O líder da bancada petista na Câmara, Vicentinho (SP), diz que não há nenhuma orientação do governo para manter a pauta trancada e admite problema na base aliada. “Não me preocupo com a oposição. O que incomoda realmente é a base aliada. São pessoas que apoiam o governo, que vão ao governo pleitear espaço, pleitear cargo, e que deveriam ajudar a construir o projeto”, cobrou.
FORÇA-TAREFA
A pauta do Senado também estava trancada até semana passada. Com calendário apertado, a Mesa Diretora se reuniu e decidiu criar uma força-tarefa. Renan anunciou que, entre junho e outubro, o Senado funcionará por cinco semanas, devido à Copa do Mundo e às eleições.
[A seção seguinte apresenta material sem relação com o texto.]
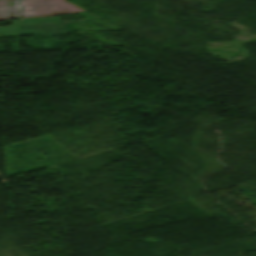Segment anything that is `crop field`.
<instances>
[{"label":"crop field","mask_w":256,"mask_h":256,"mask_svg":"<svg viewBox=\"0 0 256 256\" xmlns=\"http://www.w3.org/2000/svg\"><path fill=\"white\" fill-rule=\"evenodd\" d=\"M59 19L21 20L20 35L40 33H65ZM48 25H51L50 27Z\"/></svg>","instance_id":"obj_1"}]
</instances>
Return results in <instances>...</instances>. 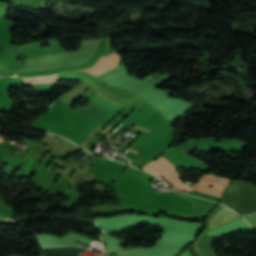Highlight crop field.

Na prática, os senadores formalizaram que deixarão de trabalhar 13 semanas no período. Em março, os parlamentares tentam novamente definir uma pauta de votações.
Na lista, entra o projeto do senador Romero Jucá (PMDB-RR) que tipifica o terrorismo. O texto ganhou força depois da morte do cinegrafista Santiago Andrade, atingido por um rojão em manifestação no Rio de Janeiro, no início de fevereiro. Para especialistas, a matéria abre brechas para a condenação de manifestantes como terroristas. Com a polêmica, os parlamentares estudam um texto alternativo. Mas têm pressa, porque querem que entre em vigor até a Copa do Mundo.
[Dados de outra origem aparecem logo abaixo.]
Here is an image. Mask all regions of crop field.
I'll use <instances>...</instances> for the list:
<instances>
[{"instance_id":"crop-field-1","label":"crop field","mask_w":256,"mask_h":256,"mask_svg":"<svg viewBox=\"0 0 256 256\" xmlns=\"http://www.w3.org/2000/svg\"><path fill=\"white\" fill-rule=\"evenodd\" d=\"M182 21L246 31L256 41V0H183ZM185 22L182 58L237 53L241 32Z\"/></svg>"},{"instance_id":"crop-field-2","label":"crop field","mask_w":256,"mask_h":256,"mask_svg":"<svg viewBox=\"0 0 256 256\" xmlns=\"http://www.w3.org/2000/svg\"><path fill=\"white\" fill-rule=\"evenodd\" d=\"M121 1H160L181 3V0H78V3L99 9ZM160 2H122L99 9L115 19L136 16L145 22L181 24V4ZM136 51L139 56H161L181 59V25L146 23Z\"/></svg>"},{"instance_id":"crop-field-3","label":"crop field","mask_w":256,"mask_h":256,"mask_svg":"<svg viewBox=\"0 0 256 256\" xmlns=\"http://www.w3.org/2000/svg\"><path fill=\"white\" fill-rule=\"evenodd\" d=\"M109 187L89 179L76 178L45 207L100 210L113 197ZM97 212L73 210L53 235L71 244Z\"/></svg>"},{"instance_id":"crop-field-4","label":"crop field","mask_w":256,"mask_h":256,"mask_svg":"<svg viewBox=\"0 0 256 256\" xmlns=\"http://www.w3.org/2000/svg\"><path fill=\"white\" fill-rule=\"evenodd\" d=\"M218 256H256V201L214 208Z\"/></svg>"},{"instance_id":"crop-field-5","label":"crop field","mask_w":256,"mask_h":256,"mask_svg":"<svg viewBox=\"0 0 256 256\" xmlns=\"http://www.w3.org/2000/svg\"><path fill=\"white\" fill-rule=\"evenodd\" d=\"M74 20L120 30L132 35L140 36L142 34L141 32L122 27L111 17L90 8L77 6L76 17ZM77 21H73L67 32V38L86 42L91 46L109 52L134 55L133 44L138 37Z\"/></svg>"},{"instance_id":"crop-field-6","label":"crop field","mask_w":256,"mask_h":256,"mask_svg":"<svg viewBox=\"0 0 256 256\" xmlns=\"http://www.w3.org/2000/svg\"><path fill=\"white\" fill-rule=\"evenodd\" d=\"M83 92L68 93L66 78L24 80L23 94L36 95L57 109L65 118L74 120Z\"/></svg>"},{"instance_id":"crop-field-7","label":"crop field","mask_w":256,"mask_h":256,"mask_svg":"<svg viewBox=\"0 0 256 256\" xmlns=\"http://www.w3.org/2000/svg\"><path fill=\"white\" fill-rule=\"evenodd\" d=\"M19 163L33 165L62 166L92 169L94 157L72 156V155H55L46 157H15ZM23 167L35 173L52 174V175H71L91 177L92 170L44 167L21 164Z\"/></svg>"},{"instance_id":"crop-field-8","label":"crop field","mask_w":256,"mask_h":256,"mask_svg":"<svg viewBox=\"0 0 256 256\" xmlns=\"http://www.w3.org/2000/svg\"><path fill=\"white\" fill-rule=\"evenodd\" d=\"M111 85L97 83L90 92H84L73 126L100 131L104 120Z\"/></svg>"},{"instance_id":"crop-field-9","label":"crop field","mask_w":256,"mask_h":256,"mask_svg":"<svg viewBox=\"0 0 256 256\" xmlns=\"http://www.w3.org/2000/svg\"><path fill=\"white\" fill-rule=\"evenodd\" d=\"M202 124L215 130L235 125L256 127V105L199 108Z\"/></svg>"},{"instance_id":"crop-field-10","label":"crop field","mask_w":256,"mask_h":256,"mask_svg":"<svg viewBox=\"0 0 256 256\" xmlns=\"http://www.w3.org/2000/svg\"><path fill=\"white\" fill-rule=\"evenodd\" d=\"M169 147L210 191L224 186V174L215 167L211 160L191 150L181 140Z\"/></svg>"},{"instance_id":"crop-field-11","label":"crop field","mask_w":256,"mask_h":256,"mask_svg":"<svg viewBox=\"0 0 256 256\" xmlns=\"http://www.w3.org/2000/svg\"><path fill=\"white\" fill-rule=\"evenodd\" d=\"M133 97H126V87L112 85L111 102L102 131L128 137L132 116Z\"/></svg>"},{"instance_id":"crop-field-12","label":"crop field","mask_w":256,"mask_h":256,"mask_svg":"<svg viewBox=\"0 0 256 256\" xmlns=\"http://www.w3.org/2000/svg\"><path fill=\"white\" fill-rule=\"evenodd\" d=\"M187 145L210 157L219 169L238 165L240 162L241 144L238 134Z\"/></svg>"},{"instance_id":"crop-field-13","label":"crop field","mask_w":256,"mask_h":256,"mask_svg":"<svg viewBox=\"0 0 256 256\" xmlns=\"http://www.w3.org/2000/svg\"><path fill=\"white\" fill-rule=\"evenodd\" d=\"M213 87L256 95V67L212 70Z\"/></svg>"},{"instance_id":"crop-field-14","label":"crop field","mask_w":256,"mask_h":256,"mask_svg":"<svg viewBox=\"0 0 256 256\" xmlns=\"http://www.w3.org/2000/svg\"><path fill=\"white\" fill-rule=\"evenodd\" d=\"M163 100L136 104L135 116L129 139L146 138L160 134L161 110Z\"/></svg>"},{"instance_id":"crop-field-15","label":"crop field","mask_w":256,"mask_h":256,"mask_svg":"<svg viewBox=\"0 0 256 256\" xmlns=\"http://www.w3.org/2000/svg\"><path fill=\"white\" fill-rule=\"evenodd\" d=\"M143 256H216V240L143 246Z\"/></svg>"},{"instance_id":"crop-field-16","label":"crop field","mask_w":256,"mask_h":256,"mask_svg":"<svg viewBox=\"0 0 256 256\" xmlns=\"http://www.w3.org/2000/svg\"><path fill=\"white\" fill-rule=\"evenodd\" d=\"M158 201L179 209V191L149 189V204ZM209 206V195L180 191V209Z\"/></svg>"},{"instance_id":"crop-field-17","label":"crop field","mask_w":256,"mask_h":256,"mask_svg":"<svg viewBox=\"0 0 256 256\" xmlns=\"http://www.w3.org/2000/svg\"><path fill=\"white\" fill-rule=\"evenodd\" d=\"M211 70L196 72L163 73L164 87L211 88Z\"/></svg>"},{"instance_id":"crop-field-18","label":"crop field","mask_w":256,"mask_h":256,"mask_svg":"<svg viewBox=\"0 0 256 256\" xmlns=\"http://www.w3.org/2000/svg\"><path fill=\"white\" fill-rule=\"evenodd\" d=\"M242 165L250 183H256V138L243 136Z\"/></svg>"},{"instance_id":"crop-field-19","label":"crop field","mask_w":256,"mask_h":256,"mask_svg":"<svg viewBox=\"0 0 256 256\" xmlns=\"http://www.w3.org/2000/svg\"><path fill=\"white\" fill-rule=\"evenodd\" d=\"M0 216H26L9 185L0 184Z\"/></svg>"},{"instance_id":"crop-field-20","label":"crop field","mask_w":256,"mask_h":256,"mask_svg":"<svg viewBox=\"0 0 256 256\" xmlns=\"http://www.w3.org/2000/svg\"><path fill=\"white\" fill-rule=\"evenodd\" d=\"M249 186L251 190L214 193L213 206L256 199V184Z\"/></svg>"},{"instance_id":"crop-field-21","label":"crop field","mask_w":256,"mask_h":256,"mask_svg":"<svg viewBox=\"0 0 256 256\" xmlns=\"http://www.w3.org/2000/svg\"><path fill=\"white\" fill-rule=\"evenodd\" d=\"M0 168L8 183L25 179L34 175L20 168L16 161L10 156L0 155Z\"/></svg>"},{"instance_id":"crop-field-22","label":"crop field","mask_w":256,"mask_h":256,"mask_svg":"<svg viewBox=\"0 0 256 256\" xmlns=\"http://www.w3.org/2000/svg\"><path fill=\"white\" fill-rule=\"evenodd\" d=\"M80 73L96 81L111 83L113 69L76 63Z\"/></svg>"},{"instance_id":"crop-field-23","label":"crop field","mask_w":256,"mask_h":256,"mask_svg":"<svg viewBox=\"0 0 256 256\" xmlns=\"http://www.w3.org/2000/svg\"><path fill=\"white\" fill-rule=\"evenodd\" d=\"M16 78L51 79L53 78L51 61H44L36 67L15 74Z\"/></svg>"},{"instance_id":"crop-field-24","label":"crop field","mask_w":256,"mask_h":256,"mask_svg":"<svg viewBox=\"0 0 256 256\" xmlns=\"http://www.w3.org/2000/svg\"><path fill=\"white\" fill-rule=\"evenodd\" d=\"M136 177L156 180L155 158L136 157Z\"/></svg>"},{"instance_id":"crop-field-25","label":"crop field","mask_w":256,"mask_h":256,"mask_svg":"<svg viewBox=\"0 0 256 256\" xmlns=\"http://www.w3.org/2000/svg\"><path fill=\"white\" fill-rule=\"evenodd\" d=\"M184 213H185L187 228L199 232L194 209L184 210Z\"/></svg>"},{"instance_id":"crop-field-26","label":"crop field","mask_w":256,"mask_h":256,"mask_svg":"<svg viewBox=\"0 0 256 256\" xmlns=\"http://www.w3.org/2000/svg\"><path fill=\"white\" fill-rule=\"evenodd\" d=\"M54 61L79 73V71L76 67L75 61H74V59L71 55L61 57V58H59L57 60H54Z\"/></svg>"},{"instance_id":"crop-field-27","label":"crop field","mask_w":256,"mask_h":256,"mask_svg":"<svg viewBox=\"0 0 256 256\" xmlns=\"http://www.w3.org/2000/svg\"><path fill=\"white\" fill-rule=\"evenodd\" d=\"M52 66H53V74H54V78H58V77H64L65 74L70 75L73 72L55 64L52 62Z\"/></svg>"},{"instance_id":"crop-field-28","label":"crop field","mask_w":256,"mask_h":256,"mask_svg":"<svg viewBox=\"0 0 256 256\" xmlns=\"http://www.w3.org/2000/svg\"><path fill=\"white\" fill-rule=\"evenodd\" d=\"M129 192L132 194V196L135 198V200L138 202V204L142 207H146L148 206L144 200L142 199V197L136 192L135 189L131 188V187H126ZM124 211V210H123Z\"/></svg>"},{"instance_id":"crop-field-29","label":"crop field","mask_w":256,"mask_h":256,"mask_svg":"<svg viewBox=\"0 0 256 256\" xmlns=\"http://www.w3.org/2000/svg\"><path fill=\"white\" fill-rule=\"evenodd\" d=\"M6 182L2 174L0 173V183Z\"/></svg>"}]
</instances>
Também na esteira da morte do cinegrafista, o governo prepara um projeto para regulamentar as manifestações. A promessa era entregar nas últimas duas semanas, mas ficou para depois do carnaval. A ideia é aumentar a pena para crimes já existentes no caso de serem cometidos durante protestos. O Ministério da Justiça, responsável pela redação, também avalia como endurecer com os mascarados. Uma das propostas discutidas é também aumentar penas quando o crime é cometido por uma pessoa com o rosto escondido.
Projetos que praticamente não andaram esde o início do ano no Legislativo
O que dorme na pauta da Câmara
Marco civil da internet
» A proposta da presidente Dilma Rousseff é tratada pelo governo federal como principal ferramenta legal para livrar o Brasil da espionagem estrangeira. O projeto estabelece direitos dos internautas brasileiros e obrigações de prestadores de serviços na web.
Porte de armas para agentes prisionais
» O texto, também enviado pelo Executivo, faz parte de acordo entre Planalto e Congresso. A presidente Dilma vetou, no ano passado, texto sobre o tema e, para manter o veto, se comprometeu a enviar nova matéria. Diferentemente das outras, a proposta impõe exigências aos profissionais que usarem armas.
O que dorme na pauta do Senado
Indexador da dívida dos estados e municípios
» A proposta prevê mudança do índice de correção das dívidas para dar margem maior para que governadores e prefeitos voltem a investir. Senadores pressionam pela votação, mas o governo tenta segurar a discussão.
O que dorme na pauta do Congresso
Emancipalistas: O Congresso tem que decidir se mantém ou derruba veto da presidente Dilma ao projeto que cria normas para a criação de municípios. Movimentos emancipalistas pressionam parlamentares pela derrubada. Planalto tenta negociar novo texto.
O que ainda chegará às duas Casas
Manifestações: o governo diz que finaliza texto que “regulamenta” protestos. A ideia é endurecer a lei para acusados de cometer crimes em manifestações, aumentando a pena. O Planalto quer também criar um padrão de conduta policial e avalia se criminaliza o uso de máscaras.